Babes are heirs, but they are not yet qualified to receive authority. They must grow into spiritual maturity to inherit that which has been promised to them. Children are impatient, but growth demands time. The time of growth is pictured and taught in the three main feast days. We are justified through Passover, sanctified and brought to maturity through Pentecost, and come to full maturity as sons of God through Tabernacles.
Those who are justified by faith cannot come into maturity apart from Pentecost. Pentecostals who do not have the law written on their hearts are not yet mature but are like most of the Israelites who died in the wilderness without inheriting the Promised Land. These are sobering lessons that Scripture teaches us.
As a practical reality, most Christians will not inherit the Kingdom. No one can inherit apart from being spiritually mature. Yet many think that being justified by faith qualifies them immediately, and so they see no real need for spiritual growth.

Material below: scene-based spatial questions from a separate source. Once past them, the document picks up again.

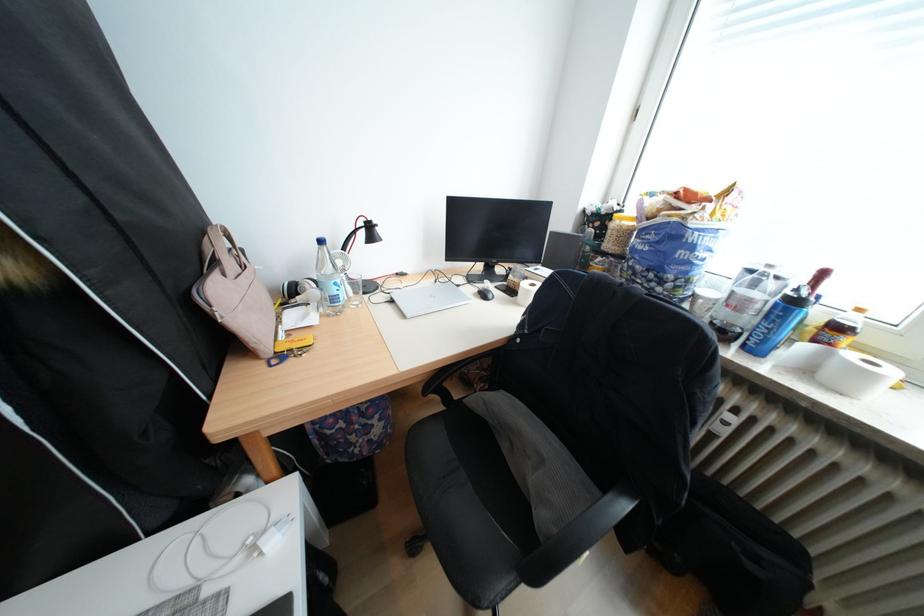
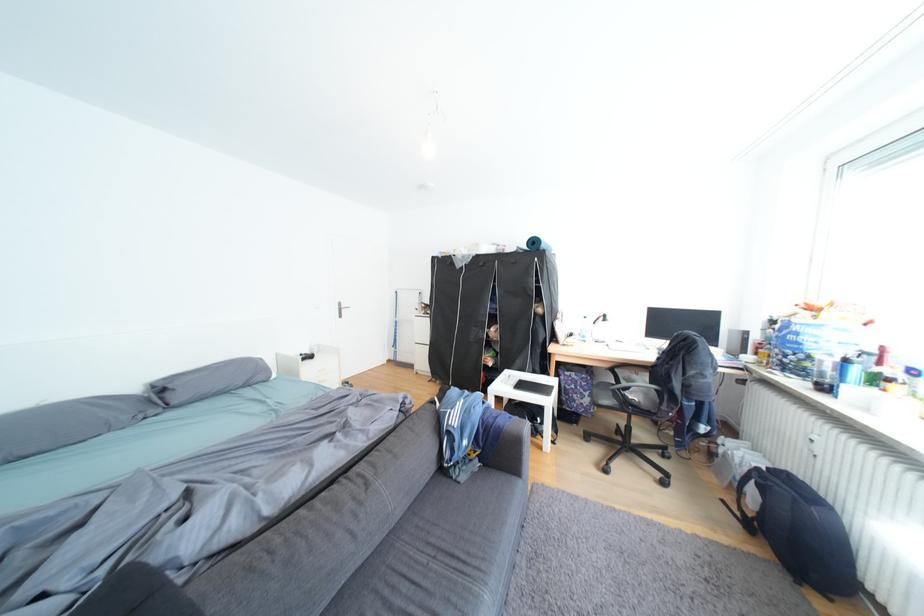
The point at (227,264) is marked in the first image. Where is the corresponding point in the second image?

(570, 318)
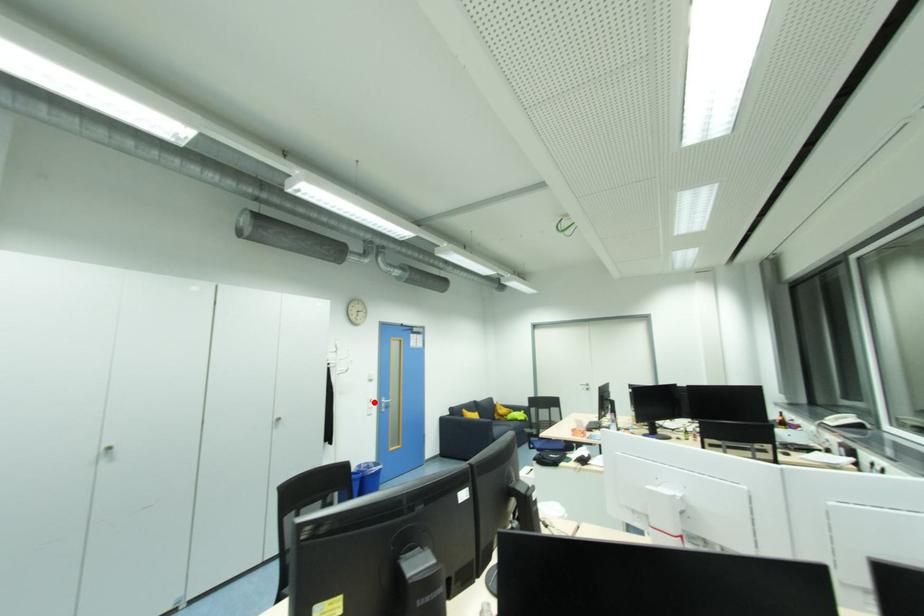
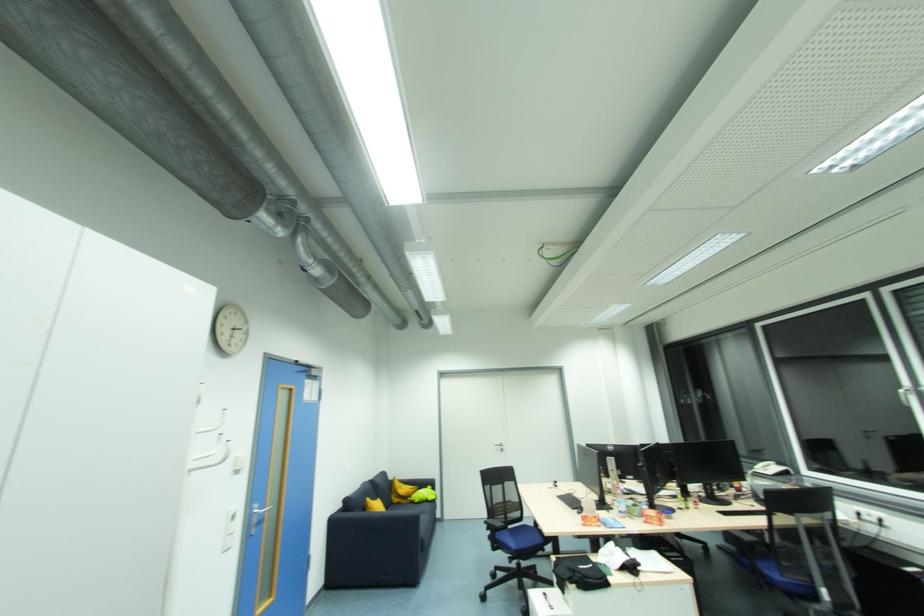
In the second image, find the point that corresponds to the highlighted location in the first image.

(236, 520)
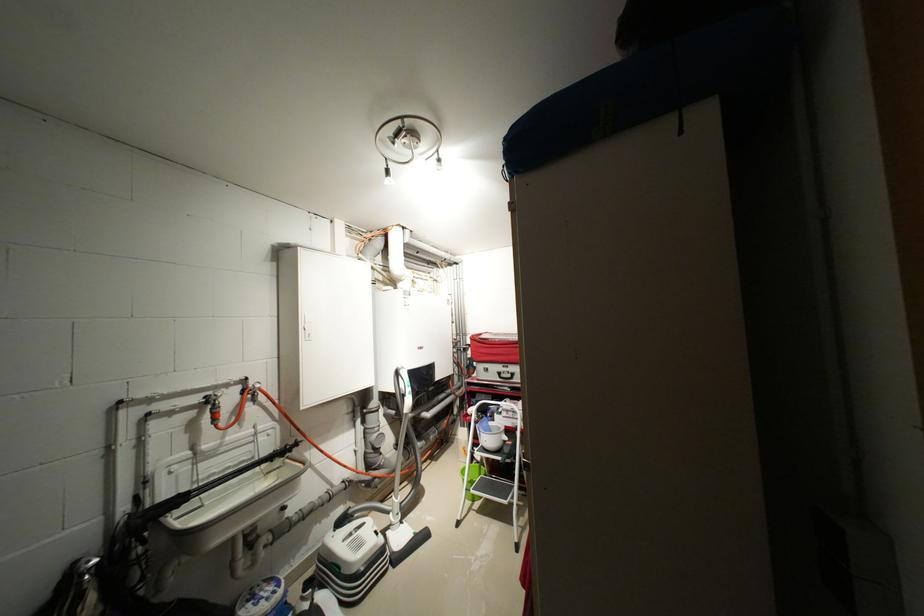
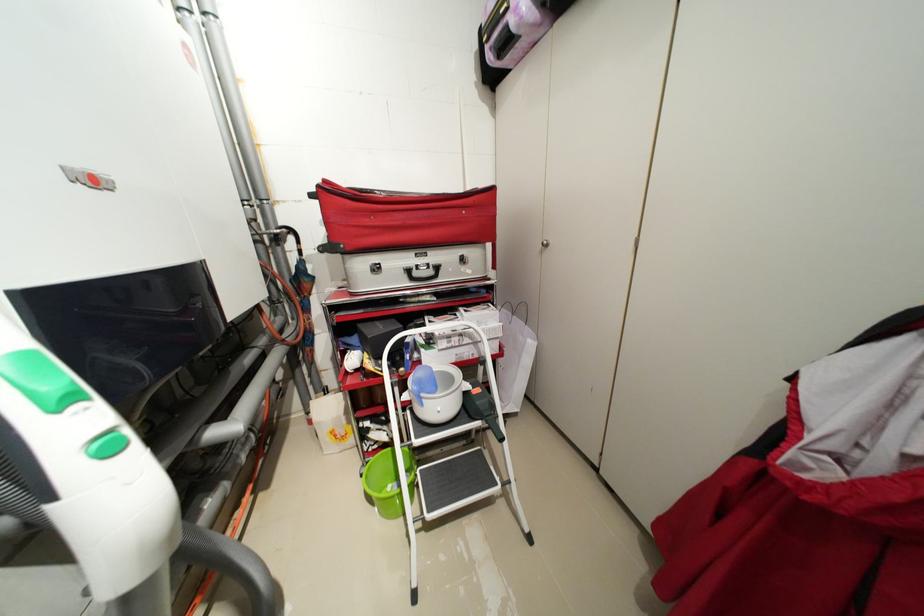
The point at (480, 336) is marked in the first image. Where is the corresponding point in the second image?

(332, 182)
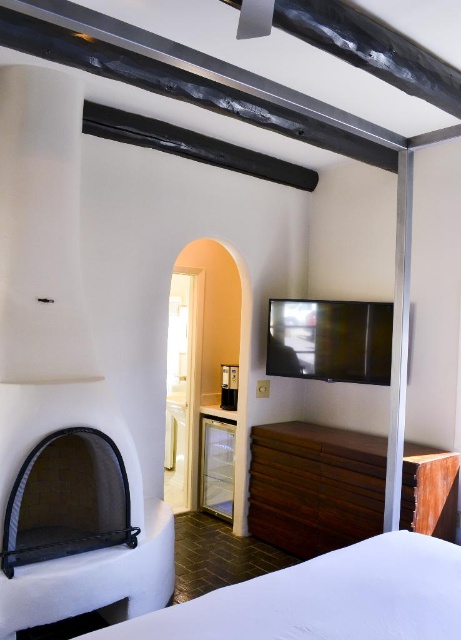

Even Pentecostals are often given the impression that their initial baptism of the Holy Spirit qualifies them as inheritors. They do not understand that the infilling of the Holy Spirit is only a means to an end, and if such people do not allow the Holy Spirit to write the law in their hearts, they will remain unqualified.
The chief evidence of the law not being written on their heart is when they despise the law and search for a different standard of love which they think is superior to the law (and the nature of God). If anyone thinks that any of the laws of God lack love, he does not understand the law. He ought to get a revelation of the law to see how it manifests the nature of the God of Love, rather than reject the law as being something less than the nature of God.
One of the greatest keys is to know the difference between the two covenants. The Old Covenant puts the responsibility upon each person to write the law on his own heart by self-discipline (works). The New Covenant puts the responsibility upon God to write the law on our hearts. One way or another, the law will be written on our hearts in the end, for that is the promise of God. However, not all men—nor even all believers—have New Covenant faith in the promise of God.
Fortunately, this present lifetime is not the only opportunity for people to grow into spiritual maturity. The few will inherit life (immortality) in the first resurrection, but most will have to do so after the general resurrection when all of the dead are raised and every knee bows before Him.
The plan of God is all-inclusive, “but each in his own order” (1 Corinthians 15:23). Not everyone will come to maturity at the same time, nor will all inherit the promise together. They will come in groups or squadrons (tagma). The first group inherits at the first resurrection (Revelation 20:6); the second inherits life at the general resurrection (John 5:28, 29), and the rest of creation inherits at the Creation Jubilee at the end of time (1 Corinthians 15:27, 28).